Sicily stared at the receiver in the carriage momentarily before looking up, startled by her assistant standing in the doorway. She wondered how long had she been standing there. “Hi.”
The two women were friendly and shared one thing in common: they enjoyed gossiping about celebrities and would set their VCRs so not to miss an episode of The West Wing, which they liked talking about. And for that reason, their relationship was relaxed and not so formal from day-one.
“Did I spook you?” the assistant asked, her lips shaped into a wide and toothpaste-commercial smile.
“Daydreaming.” She pretended to be adjusting her earring. “What’s up?”
“Mrs. Bishop…”
“Tell me no! Not again.”
With laughter, the assistant said, “Do you want me to handle it?”
“Would you?”
“Absolutely! Oh, and John Davies called about the events committee meeting for next week.
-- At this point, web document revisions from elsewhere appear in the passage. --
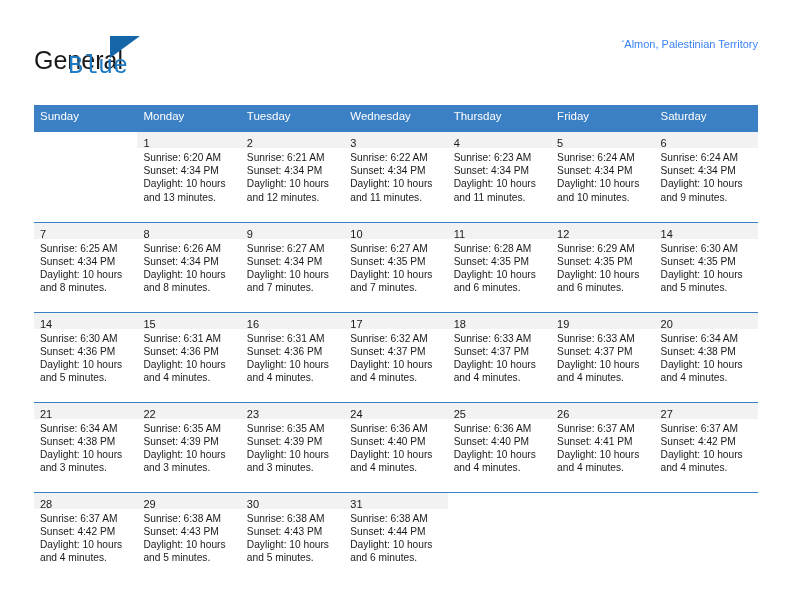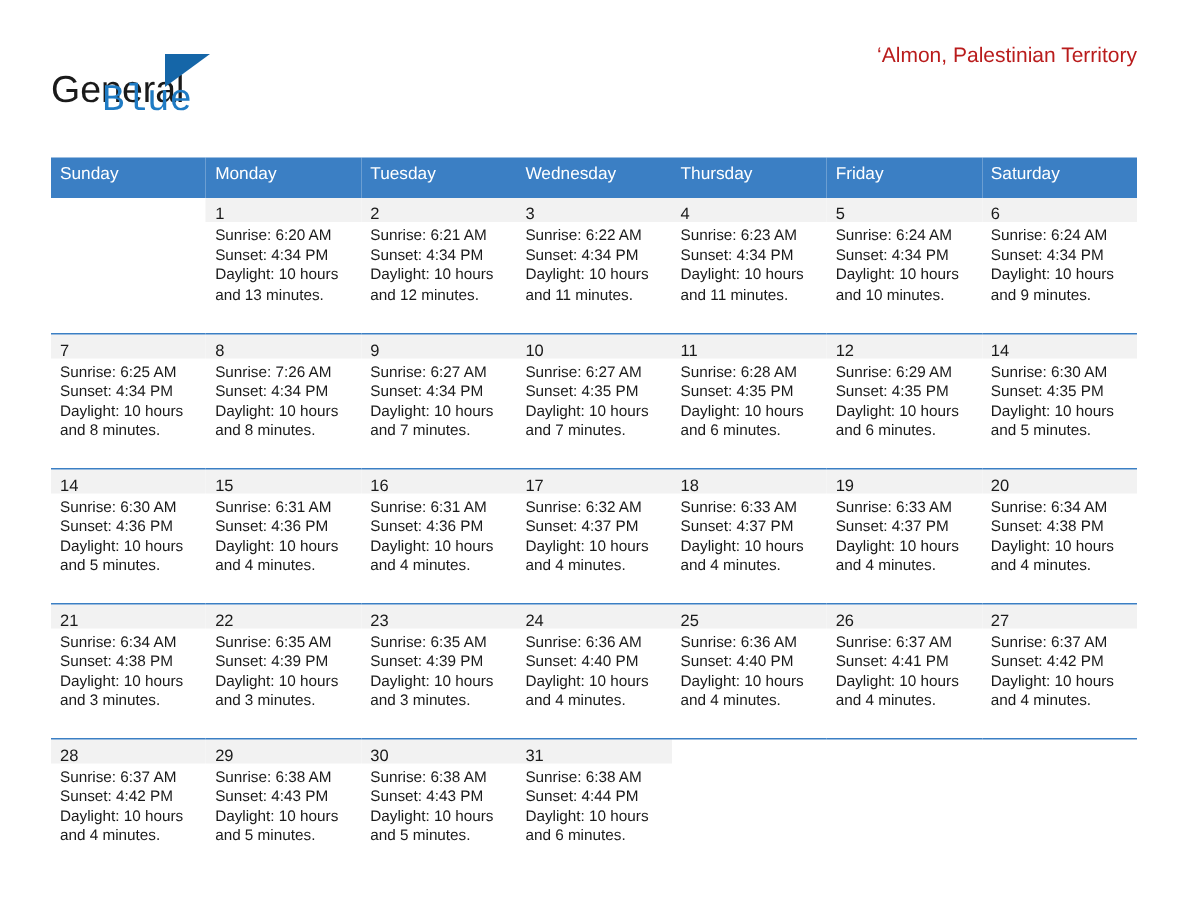--- a/index.html
+++ b/index.html
@@ -79,9 +79,9 @@
     white-space: nowrap;
   }
   .cal-subtitle {
-    margin-top: 0;
-    font-size: 14px;
-    color: #b91c1c;
+    margin-top: 10px;
+    font-size: 11px;
+    color: #3b82f6;
     line-height: 1.2;
     white-space: nowrap;
   }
He needs to talk to you before end of school…”
“Yes, I know what he wants to talk about. I’ve gotten a few e-mails. There’s brouhaha on who actually invented e-mail, but whoever the real inventor is deserves a Pulitzer.”
“I hear you. Sometimes…it’s good to not have to deal with some people in person or by phone. Click send, and hello! I’ll take care of Mrs. Bishop.”